2014年11月04日(火) スポーツコミュニケーションズ

 今月行われた韓国・仁川で開催されたアジアパラ競技大会に行ってきました。2020年の東京オリンピック・パラリンピックに向けて、今回は、大会の運営について着目してみます。この大会では、各競技会場によって、運営の仕方、大会スタッフやボランティアスタッフの様子に違いがありました。「アジア最高峰の競技大会」という競技会場もあれば、「町内会の運動会」のような、アットホームな場面もありました。

ひとつの大会に存在する複数の目的

 初日に訪れたメインスタジアムには、聖火が灯っていました。そこには「アジア最高峰の競技大会」としての誇りが映し出されていました。そのメインスタジアムで行われていた陸上競技の運営は、まさに競技大会。大会スタッフやボランティアスタッフがきびきびと行動し、選手たちのサポートをしていたのです。まさに「アジアのトップを競う国際大会」という雰囲気が醸し出されていて、いい緊張感がそこにはありました。その緊張感こそが、会場全体の雰囲気をつくり出し、最高のパフォーマンスを生み出す要因のひとつになる。改めてそう感じました。

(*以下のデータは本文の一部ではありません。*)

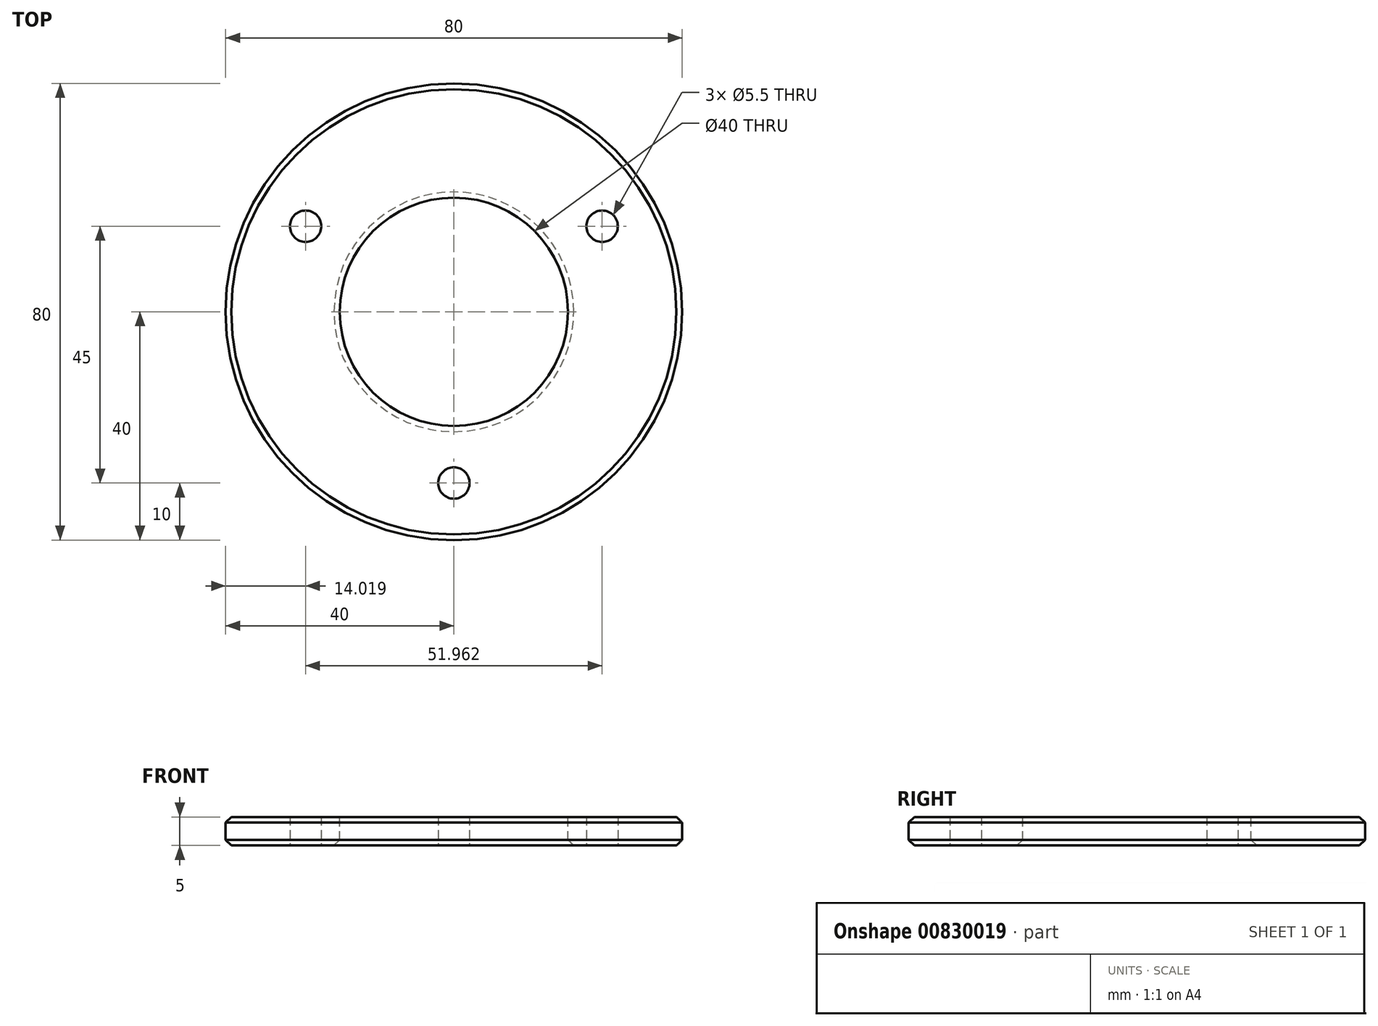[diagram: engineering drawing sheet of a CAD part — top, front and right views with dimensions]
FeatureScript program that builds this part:
annotation { "Feature Type Name" : "Feature", "Feature Type Description" : "" }
export const myFeature = defineFeature(function(context is Context, id is Id, definition is map)
    precondition{}
    {
        {
            var Q0;
            Q0=qCreatedBy(makeId("Top.planeOp"),FACE);
            var sketch = newSketch(context, id + "F0", { "sketchPlane" : qUnion([Q0])});
            skCircle(sketch, "E0", {"center": v(0, 0) * mm, "radius": 40 * mm});
            skSolve(sketch);
        }
        {
            var Q0;
            Q0=makeQuery(id+"F0.imprint","IMPRINT",FACE,{"disambiguationData":[TD([[makeQuery(id+"F0.imprint","IMPRINT",EDGE,{"derivedFrom":sQuery(id+"F0.wireOp",EDGE,"E0")}),1.0]])]});
            extrude(context, id + "F1", {"entities" : qUnion([Q0]), "depth" : 5 * mm, "offsetDistance" : 25 * mm});
        }
        {
            var Q0;
            Q0=makeQuery(id+"F1.opExtrude","CAP_FACE",FACE,{"disambiguationData":[OSD([sQuery(id+"F0.wireOp",EDGE,"E0")])],"isStart":true});
            var sketch = newSketch(context, id + "F2", { "sketchPlane" : qUnion([Q0])});
            skCircle(sketch, "E1", {"center": v(0, 0) * mm, "radius": 30 * mm, "construction": true});
            skPoint(sketch, "E2", {"position": v(0, 30) * mm});
            skLineSegment(sketch, "E3", {"start": v(0, 0) * mm, "end": v(0, 30) * mm, "construction": true});
            skLineSegment(sketch, "E4", {"start": v(0, 0) * mm, "end": v(25.98, -15) * mm, "construction": true});
            skLineSegment(sketch, "E5", {"start": v(-25.98, -15) * mm, "end": v(0, 0) * mm, "construction": true});
            skSolve(sketch);
        }
        {
            var Q0;
            Q0=sQuery(id+"F2.wireOp",VERTEX,"E2");
            var Q1;
            Q1=sQuery(id+"F2.wireOp",VERTEX,"E4.end");
            var Q2;
            Q2=sQuery(id+"F2.wireOp",VERTEX,"E5.start");
            var Q3;
            Q3=makeQuery(id+"F1.opExtrude","SWEPT_BODY",BODY,{"disambiguationData":[OSD([sQuery(id+"F0.wireOp",EDGE,"E0")])]});
            hole(context, id + "F3", {"style" : HoleStyle.SIMPLE, "endStyle" : HoleEndStyle.THROUGH, "holeDiameter" : 5.5 * mm, "majorDiameter" : 5 * mm, "isTappedThrough" : true, "tappedDepth" : 12 * mm, "tapClearance" : 3, "locations" : qUnion([Q0, Q1, Q2]), "scope" : qUnion([Q3])});
        }
        {
            var Q0;
            Q0=makeQuery(id+"F1.opExtrude","CAP_FACE",FACE,{"disambiguationData":[OSD([sQuery(id+"F0.wireOp",EDGE,"E0")])],"isStart":false});
            var sketch = newSketch(context, id + "F4", { "sketchPlane" : qUnion([Q0])});
            skCircle(sketch, "E6", {"center": v(0, 0) * mm, "radius": 20 * mm});
            skSolve(sketch);
        }
        {
            var Q0;
            Q0=makeQuery(id+"F4.imprint","IMPRINT",FACE,{"disambiguationData":[TD([[makeQuery(id+"F4.imprint","IMPRINT",EDGE,{"derivedFrom":sQuery(id+"F4.wireOp",EDGE,"E6")}),1.0]])]});
            extrude(context, id + "F5", {"entities" : qUnion([Q0]), "operationType" : NewBodyOperationType.REMOVE, "endBound" : BoundingType.THROUGH_ALL, "oppositeDirection" : true, "depth" : 25 * mm, "offsetDistance" : 25 * mm});
        }
        {
            var Q0;
            Q0=makeQuery(id+"F1.opExtrude","CAP_EDGE",EDGE,{"disambiguationData":[OSD([sQuery(id+"F0.wireOp",EDGE,"E0")])],"isStart":false});
            var Q1;
            Q1=makeQuery(id+"F1.opExtrude","CAP_EDGE",EDGE,{"disambiguationData":[OSD([sQuery(id+"F0.wireOp",EDGE,"E0")])],"isStart":true});
            var Q2;
            Q2=makeQuery(id+"F5.boolean.opBoolean","COPY",EDGE,{"derivedFrom":makeQuery(id+"F5.opExtrude","CAP_EDGE",EDGE,{"disambiguationData":[OSD([sQuery(id+"F4.wireOp",EDGE,"E6")])],"isStart":true})});
            var Q3;
            Q3=makeQuery(id+"F5.boolean.opBoolean","INTERSECT",EDGE,{"derivedFrom":[makeQuery(id+"F1.opExtrude","CAP_FACE",FACE,{"disambiguationData":[OSD([sQuery(id+"F0.wireOp",EDGE,"E0")])],"isStart":true}),makeQuery(id+"F5.opExtrude","SWEPT_FACE",FACE,{"disambiguationData":[OSD([sQuery(id+"F4.wireOp",EDGE,"E6")])]})]});
            chamfer(context, id + "F6", {"entities" : qUnion([Q0, Q1, Q2, Q3]), "width" : 1 * mm, "tangentPropagation" : true});
        }
    });
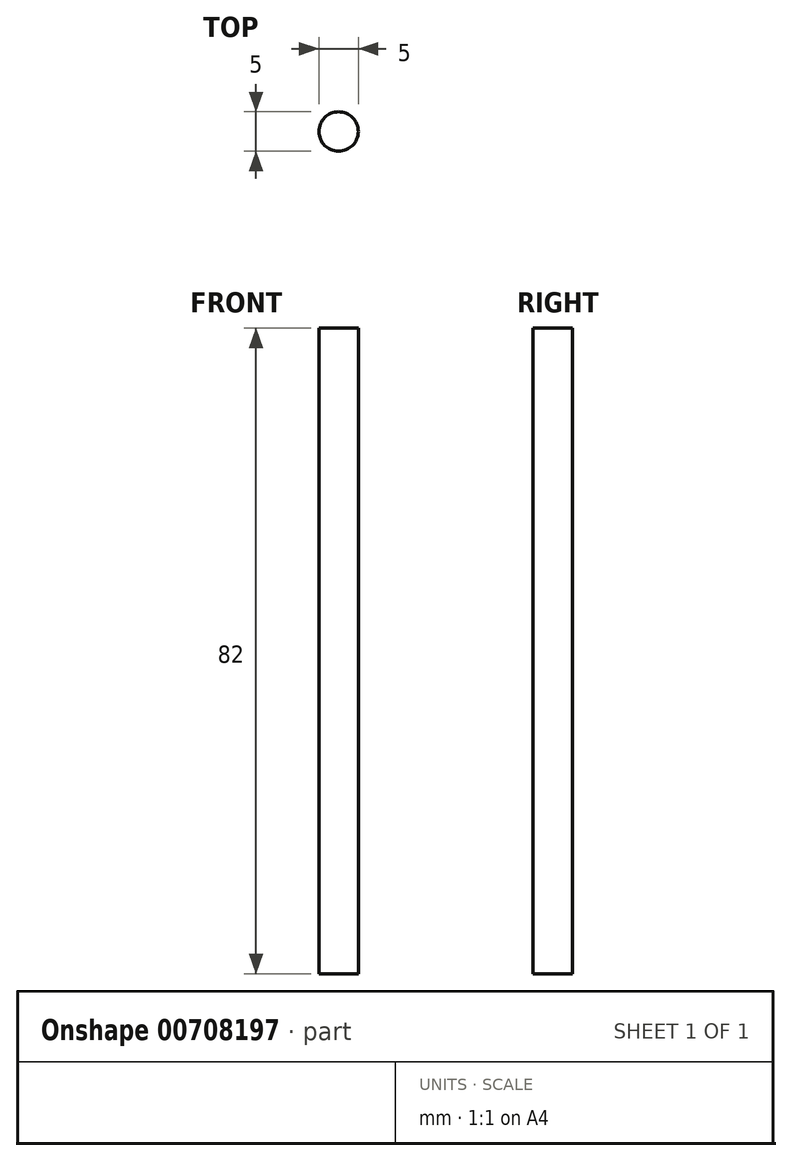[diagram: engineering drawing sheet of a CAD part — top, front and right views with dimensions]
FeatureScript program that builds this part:
annotation { "Feature Type Name" : "Feature", "Feature Type Description" : "" }
export const myFeature = defineFeature(function(context is Context, id is Id, definition is map)
    precondition{}
    {
        {
            var Q0;
            Q0=qCreatedBy(makeId("Top.planeOp"),FACE);
            var sketch = newSketch(context, id + "F0", { "sketchPlane" : qUnion([Q0])});
            skCircle(sketch, "E0", {"center": v(0, 0) * mm, "radius": 2.5 * mm});
            skSolve(sketch);
        }
        {
            var Q0;
            Q0=makeQuery(id+"F0.imprint","IMPRINT",FACE,{"disambiguationData":[TD([[makeQuery(id+"F0.imprint","IMPRINT",EDGE,{"derivedFrom":sQuery(id+"F0.wireOp",EDGE,"E0")}),1.0]])]});
            extrude(context, id + "F1", {"entities" : qUnion([Q0]), "depth" : 82 * mm, "offsetDistance" : 25 * mm});
        }
    });
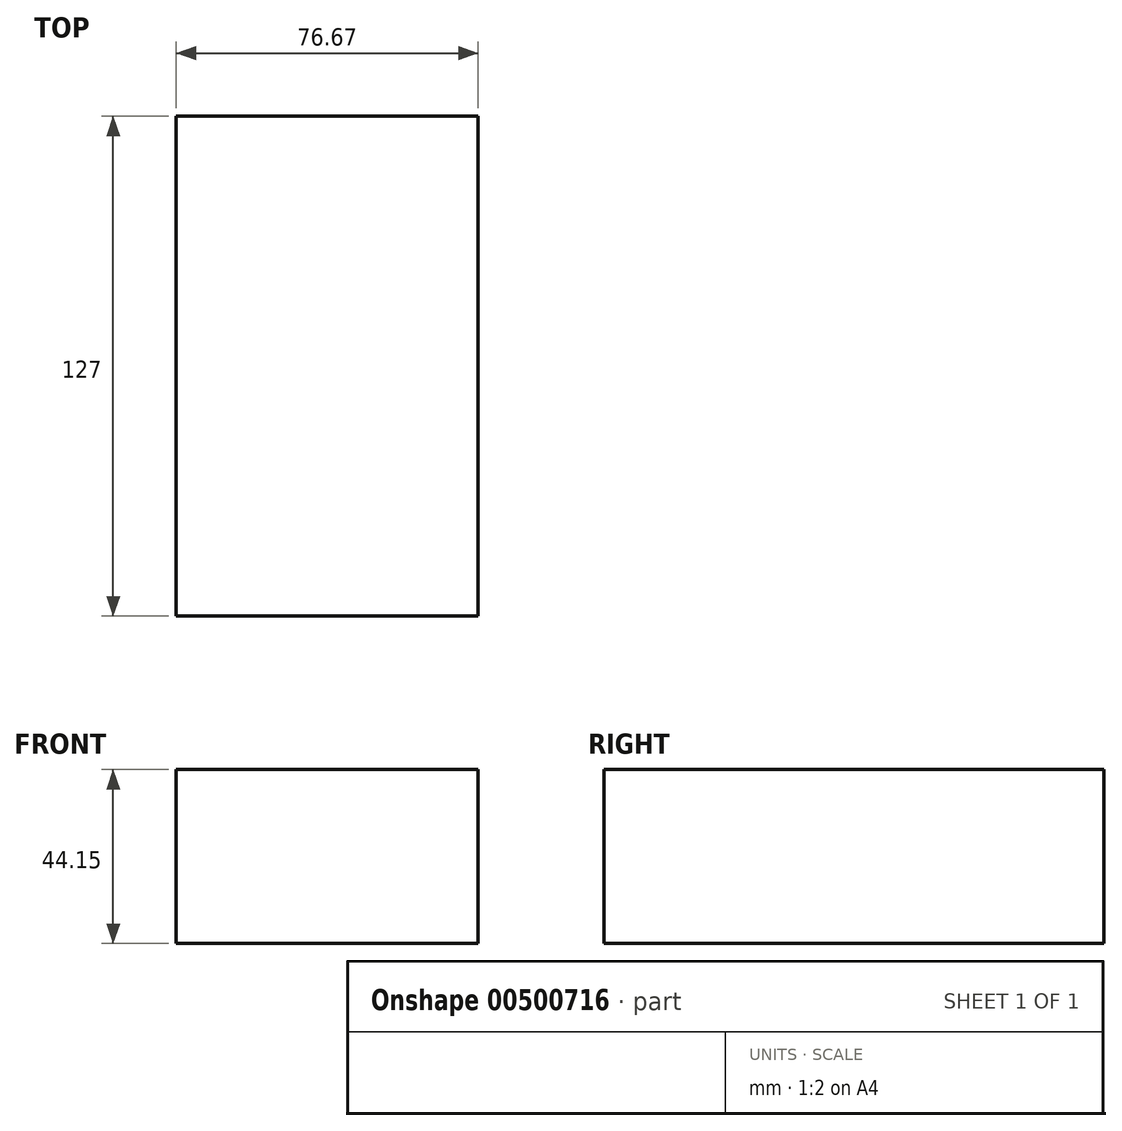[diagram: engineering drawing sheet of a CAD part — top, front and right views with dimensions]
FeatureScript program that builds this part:
annotation { "Feature Type Name" : "Feature", "Feature Type Description" : "" }
export const myFeature = defineFeature(function(context is Context, id is Id, definition is map)
    precondition{}
    {
        {
            var Q0;
            Q0=qCreatedBy(makeId("Front.planeOp"),FACE);
            var sketch = newSketch(context, id + "F0", { "sketchPlane" : qUnion([Q0])});
            skLineSegment(sketch, "E0.bottom", {"start": v(-36.6, 22.22) * mm, "end": v(40.08, 22.22) * mm});
            skLineSegment(sketch, "E0.top", {"start": v(-36.6, -21.93) * mm, "end": v(40.08, -21.93) * mm});
            skLineSegment(sketch, "E0.left", {"start": v(-36.6, 22.22) * mm, "end": v(-36.6, -21.93) * mm});
            skLineSegment(sketch, "E0.right", {"start": v(40.08, 22.22) * mm, "end": v(40.08, -21.93) * mm});
            skSolve(sketch);
        }
        {
            var Q0;
            Q0=makeQuery(id+"F0.imprint","IMPRINT",FACE,{"disambiguationData":[TD([[makeQuery(id+"F0.imprint","IMPRINT",EDGE,{"derivedFrom":sQuery(id+"F0.wireOp",EDGE,"E0.bottom")}),-1.0]])]});
            extrude(context, id + "F1", {"entities" : qUnion([Q0]), "depth" : 127 * mm});
        }
    });
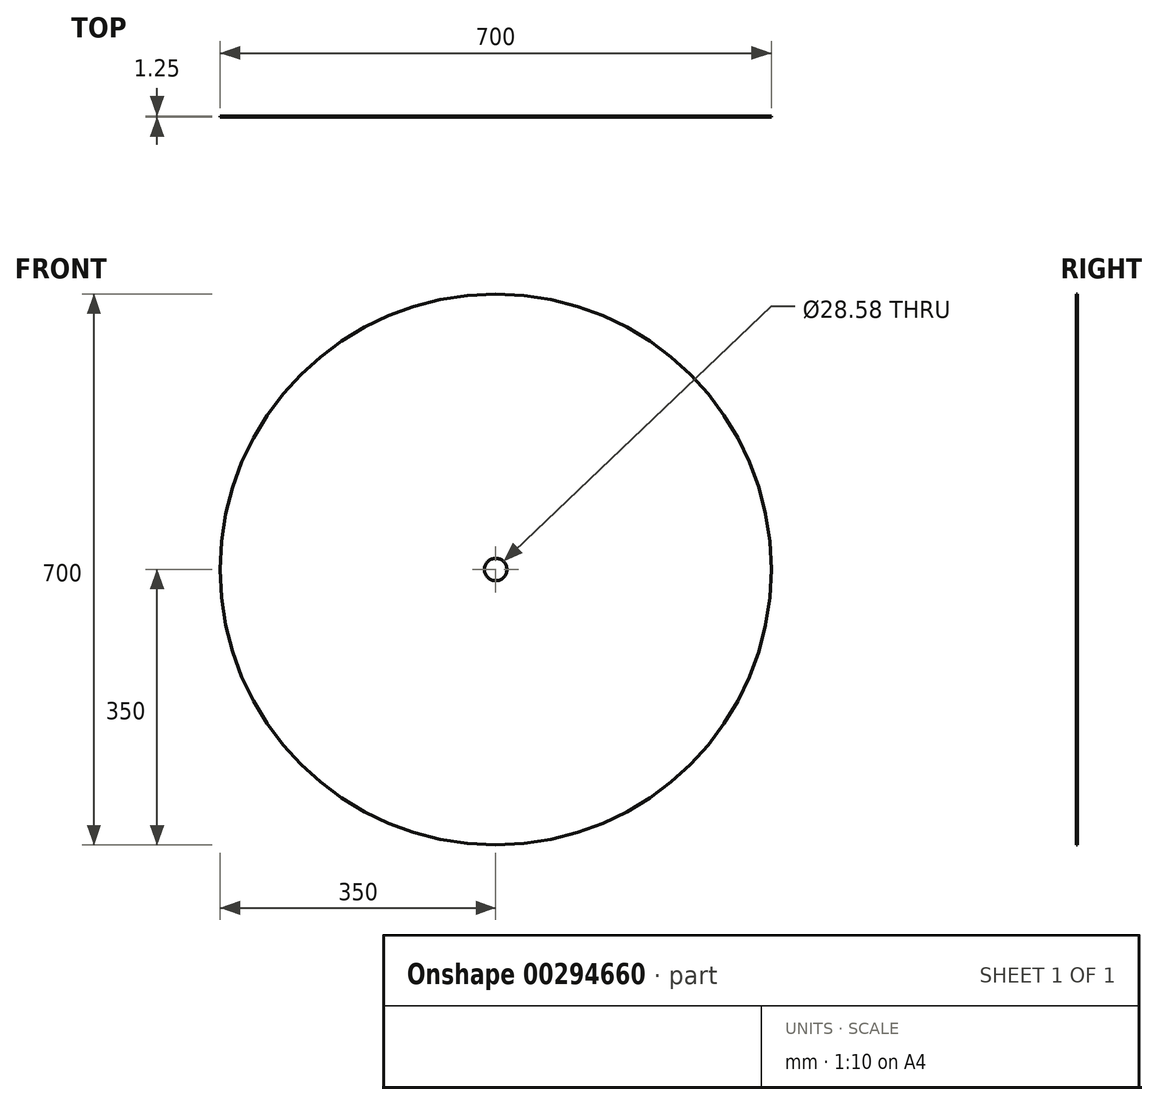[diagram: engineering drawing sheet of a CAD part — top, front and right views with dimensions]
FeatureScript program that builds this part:
annotation { "Feature Type Name" : "Feature", "Feature Type Description" : "" }
export const myFeature = defineFeature(function(context is Context, id is Id, definition is map)
    precondition{}
    {
        {
            var Q0;
            Q0=qCreatedBy(makeId("Front.planeOp"),FACE);
            var sketch = newSketch(context, id + "F0", { "sketchPlane" : qUnion([Q0])});
            skCircle(sketch, "E0", {"center": v(0, 0) * mm, "radius": 350 * mm});
            skSolve(sketch);
        }
        {
            var Q0;
            Q0=makeQuery(id+"F0.imprint","IMPRINT",FACE,{"disambiguationData":[TD([[makeQuery(id+"F0.imprint","IMPRINT",EDGE,{"derivedFrom":sQuery(id+"F0.wireOp",EDGE,"E0")}),1.0]])]});
            extrude(context, id + "F1", {"entities" : qUnion([Q0]), "depth" : 1.25 * mm});
        }
        {
            var Q0;
            Q0=makeQuery(id+"F1.opExtrude","CAP_FACE",FACE,{"disambiguationData":[OSD([sQuery(id+"F0.wireOp",EDGE,"E0")])],"isStart":true});
            var sketch = newSketch(context, id + "F2", { "sketchPlane" : qUnion([Q0])});
            skCircle(sketch, "E1", {"center": v(0, 0) * mm, "radius": 14.29 * mm});
            skSolve(sketch);
        }
        {
            var Q0;
            Q0 = qSketchRegion(id + "F2", true);
            extrude(context, id + "F3", {"entities" : qUnion([Q0]), "operationType" : NewBodyOperationType.REMOVE, "oppositeDirection" : true, "depth" : 10 * mm});
        }
    });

 一方ある競技会場に行くと、その雰囲気は一転しました。各国の代表選手たちがプレーしているコートと同じフロアの端で、ボランティアスタッフが和気藹々とダンボールからお弁当を出して配っているのです。これはまさに「町内運動会」。そこに競技大会という雰囲気はなく、仲良くスポーツを楽しむ会が行われているといった感じを受けました。

 これは会場全体に現象面で現れていました。例えば、空いている観客席にボランティアスタッフがかたまって座り、くつろぐ姿がありました。ボランティアスタッフが時間を工夫して、競技を観戦するのは、彼らのモチベーションに重要なことですから、そのこと自体は決して悪いことではありません。逆に空席があるのなら、観客席を埋める役を担ってもよいでしょう。

 しかし、ボランティアスタッフのユニフォームを着用したままの観戦は、間違っています。観戦する場合はユニホームを脱いで、観客になるべきなのです。また、コートに目を向けると、線審が座っている椅子の隣に、複数の一般の人が座って観戦していたり、メディアの席に家族連れが座って食事をしていたり・・・。